++++ EXERCISE TEXT ++++

Steam Wine Bar interior — the full venue set for an evening
Our story

Twenty years in EC3

A basement venue that started as a wine list with a view, and turned into the City’s quiet stage for some of the biggest names in sport.

Steam was never meant to be a speaker venue. It was meant to be a wine bar. The events grew because the regulars asked for them, the room suited them, and nobody else in the City was doing it quite like this.

2006

The door opens

Steam Wine Bar opens in the basement at 1 St George’s Lane, a narrow street tucked between Eastcheap and Gracechurch. The plan is simple: a proper wine list, proper food, and a room that feels different from the rest of the City at five thirty.

2008

The first speaker lunch

A booker from one of the insurance firms on the street asks whether we could host a lunch with a cricketer they had met. The room seats sixty. The lunch sells out. A format is born, more or less by accident.

++++

_THE PROBLEM_.
Reproduce the wine bar history word for word, everything from "Twenty years in" down to "names in sport.".

++++ MATERIAL SHOWN ++++

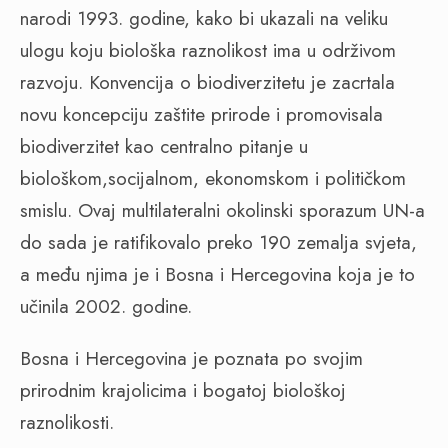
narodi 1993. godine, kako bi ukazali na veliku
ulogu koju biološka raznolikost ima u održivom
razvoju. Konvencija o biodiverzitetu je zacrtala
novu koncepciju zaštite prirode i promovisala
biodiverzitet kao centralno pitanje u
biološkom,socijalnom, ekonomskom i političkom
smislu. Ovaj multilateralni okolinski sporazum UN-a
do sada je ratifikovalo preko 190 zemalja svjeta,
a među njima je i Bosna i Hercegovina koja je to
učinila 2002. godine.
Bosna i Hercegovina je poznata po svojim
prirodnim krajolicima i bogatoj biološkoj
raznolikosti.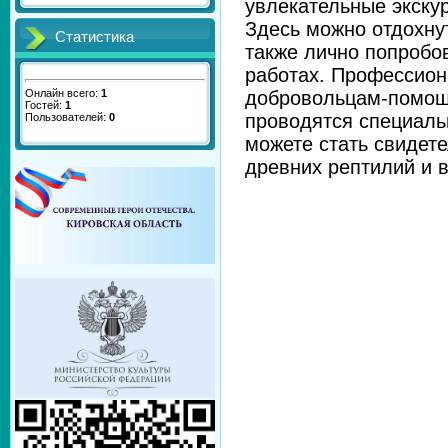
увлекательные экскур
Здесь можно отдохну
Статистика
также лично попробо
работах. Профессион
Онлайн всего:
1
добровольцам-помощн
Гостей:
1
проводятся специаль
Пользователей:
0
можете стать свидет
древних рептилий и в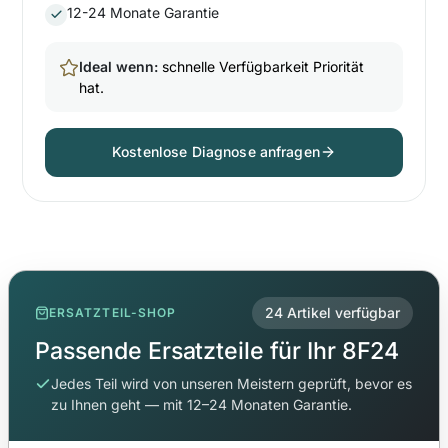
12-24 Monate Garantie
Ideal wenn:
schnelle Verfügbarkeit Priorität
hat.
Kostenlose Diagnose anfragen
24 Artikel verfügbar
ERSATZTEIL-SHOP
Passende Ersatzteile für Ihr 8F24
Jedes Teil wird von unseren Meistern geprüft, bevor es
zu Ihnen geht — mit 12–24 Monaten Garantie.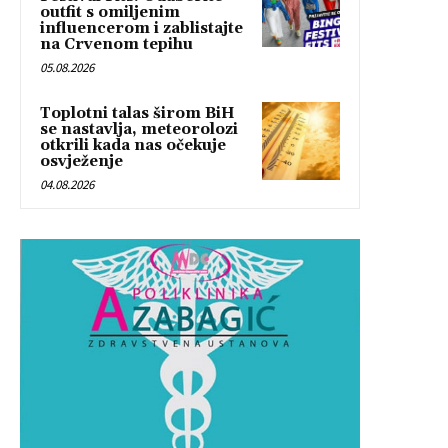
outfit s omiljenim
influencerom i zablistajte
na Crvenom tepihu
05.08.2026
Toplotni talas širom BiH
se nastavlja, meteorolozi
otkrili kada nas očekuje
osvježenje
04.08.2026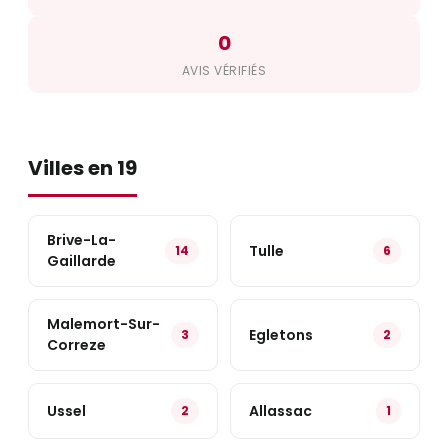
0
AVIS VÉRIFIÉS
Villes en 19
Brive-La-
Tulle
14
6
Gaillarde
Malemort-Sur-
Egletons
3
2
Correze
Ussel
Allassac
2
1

++++
++++ MATERIAL SHOWN ++++

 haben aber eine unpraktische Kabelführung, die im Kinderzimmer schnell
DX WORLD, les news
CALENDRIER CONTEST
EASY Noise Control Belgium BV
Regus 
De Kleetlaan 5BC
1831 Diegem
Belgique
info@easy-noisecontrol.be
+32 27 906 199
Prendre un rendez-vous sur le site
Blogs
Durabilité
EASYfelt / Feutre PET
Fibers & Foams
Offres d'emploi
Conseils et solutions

++++

_TASK RESPONSE_.
Twenty years in EC3

A basement venue that started as a wine list with a view, and turned into the City’s quiet stage for some of the biggest names in sport.